What happened? The Giants were reviewing Correa's medical history and were hesitant to offer such a huge deal to a player who previously had a surgically repaired right leg, specifically an ankle injury when he was 19. As it turns out, the Mets also were reluctant to sign Correa.
After testing the free agent market and having two teams back off, Correa returned to the Minnesota Twins on a six-year, $200 million deal. The contract also includes a vesting option for four years and $70 million. While that could be a nice bonus, it's also possibkle Correa lost out on $150 million because of those concerns over his medical history.
It's not all bad news, though. Despite the massive decline in total salary, Correa will ultimately have a higher average annual salary in Minnesota. He'll also get to be more present in his kids' lives.
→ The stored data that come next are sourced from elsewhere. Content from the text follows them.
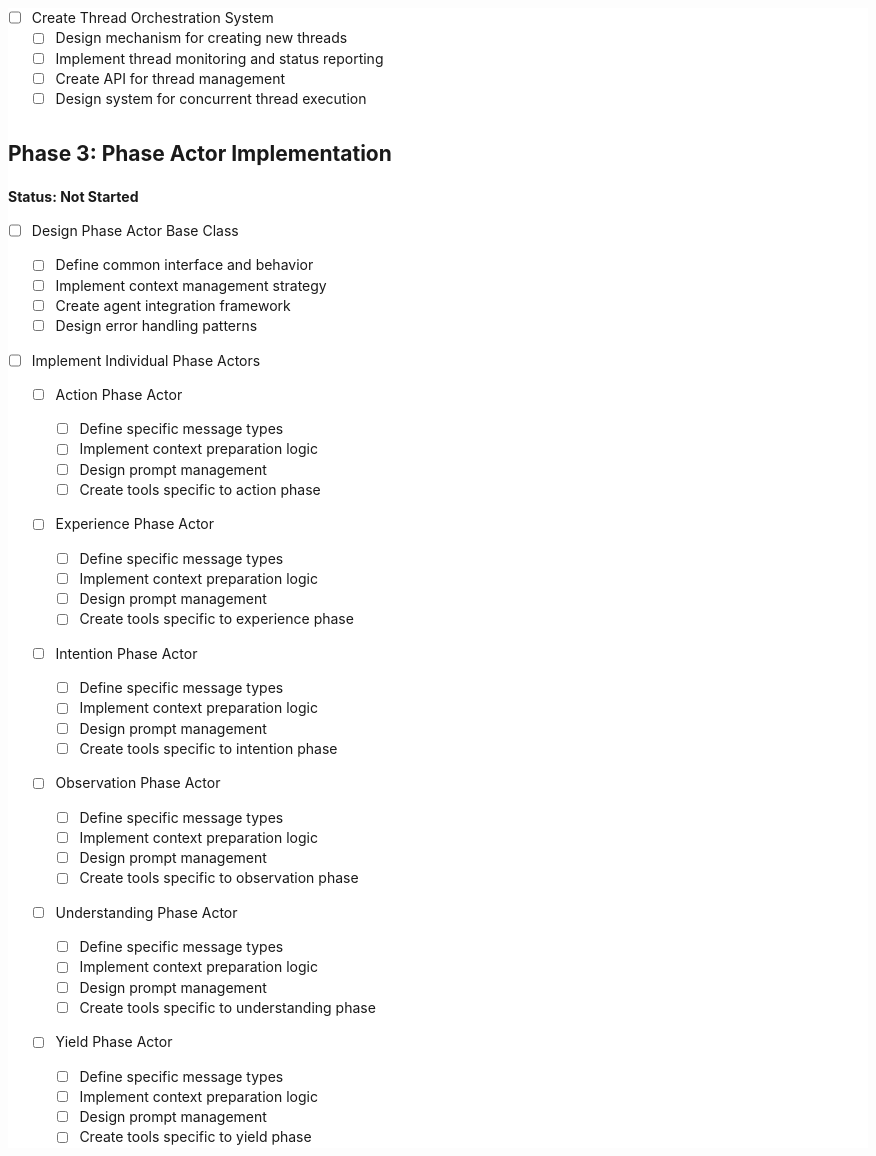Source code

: - [ ] Create Thread Orchestration System
  - [ ] Design mechanism for creating new threads
  - [ ] Implement thread monitoring and status reporting
  - [ ] Create API for thread management
  - [ ] Design system for concurrent thread execution

## Phase 3: Phase Actor Implementation

**Status: Not Started**

- [ ] Design Phase Actor Base Class

  - [ ] Define common interface and behavior
  - [ ] Implement context management strategy
  - [ ] Create agent integration framework
  - [ ] Design error handling patterns

- [ ] Implement Individual Phase Actors

  - [ ] Action Phase Actor

    - [ ] Define specific message types
    - [ ] Implement context preparation logic
    - [ ] Design prompt management
    - [ ] Create tools specific to action phase

  - [ ] Experience Phase Actor

    - [ ] Define specific message types
    - [ ] Implement context preparation logic
    - [ ] Design prompt management
    - [ ] Create tools specific to experience phase

  - [ ] Intention Phase Actor

    - [ ] Define specific message types
    - [ ] Implement context preparation logic
    - [ ] Design prompt management
    - [ ] Create tools specific to intention phase

  - [ ] Observation Phase Actor

    - [ ] Define specific message types
    - [ ] Implement context preparation logic
    - [ ] Design prompt management
    - [ ] Create tools specific to observation phase

  - [ ] Understanding Phase Actor

    - [ ] Define specific message types
    - [ ] Implement context preparation logic
    - [ ] Design prompt management
    - [ ] Create tools specific to understanding phase

  - [ ] Yield Phase Actor
    - [ ] Define specific message types
    - [ ] Implement context preparation logic
    - [ ] Design prompt management
    - [ ] Create tools specific to yield phase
Both of Correa's children are under two years old now; if he played in San Francisco for 13 years, he'd miss a lot of key moments.
And the shortstop — or perhaps more specifically, his wife, Daniella — understands they're still set for life in the grand scheme of things.
"This might be better for our family in the long run," Correa told The Wall Street Journal. "I can be a father and raise my kids. My wife told me she thinks this works better for our family and asked me, 'What can we do with $350 million that we cannot do with $200 million?'"
There's another silver lining for Correa. When this contract ends, he'll be 34 years old, as opposed to the 40 or 41 he would have been with one of the longer contracts. He could potentially sign another deal in 2029. Who knows what the market will look like then? Correa may have another chance at another big contract.
For now, Correa will get to be closer to his family while still making hundreds of millions of dollars to play a game he loves. That's a solid deal no matter how you slice it.